We accelerate their AI journey by delivering leading GPU infrastructure, seamless scalability, and AI-first operational support—helping bring advanced AI applications to fruition without the complexity of managing underlying compute architecture.
Responsibilities
As a Cloud Infrastructure Engineer, you will:
- Design, deploy, and maintain scalable cloud infrastructure for GPU workloads using tools like Terraform, Ansible, and Kubernetes.
- Automate provisioning of compute resources across bare-metal and cloud environments.
- Manage container orchestration platforms (Kubernetes, Docker) for multi-tenant GPU cluster environments.
- Monitor infrastructure performance, uptime, and system health using observability tools (Prometheus, Grafana, ELK, etc.).
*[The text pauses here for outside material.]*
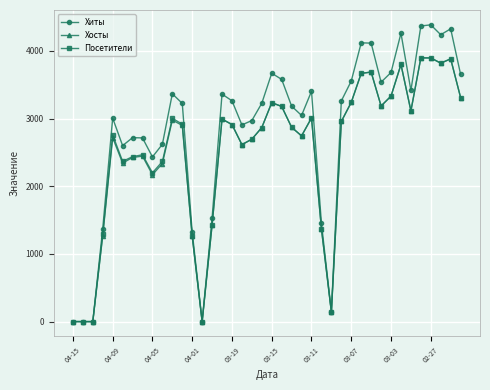

What is the value of the Посетители point at the 10th from the left?

2367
- Maintain and optimize storage, networking, and load balancing layers for high-throughput AI workloads.
- Implement CI/CD pipelines for both infrastructure and application-level changes.
- Collaborate with software engineers, platform teams, and AI researchers to understand workload needs and optimize system performance accordingly.
- Ensure infrastructure security, including secrets management, RBAC, and compliance with best practices.
- Troubleshoot and resolve infrastructure incidents, scaling issues, and performance bottlenecks.
- Support hardware provisioning, firmware updates, and GPU driver/CUDA installations.
Qualifications
- 3–7 years of experience in DevOps, Site Reliability, or Infrastructure Engineering roles.
- Deep experience managing Linux systems in production environments.
- Experience deploying and managing Kubernetes clusters at scale (bare metal or cloud-native).
- Familiarity with GPU drivers (NVIDIA, CUDA) and workload optimization is a plus.
- Proficiency in scripting languages (Bash, Python, Go, etc.).
- Strong understanding of networking, firewalls, and storage systems in distributed compute environments.
- Experience with CI/CD tools such as GitLab CI, ArgoCD, Jenkins, or Flux.
- Excellent communication and documentation skills.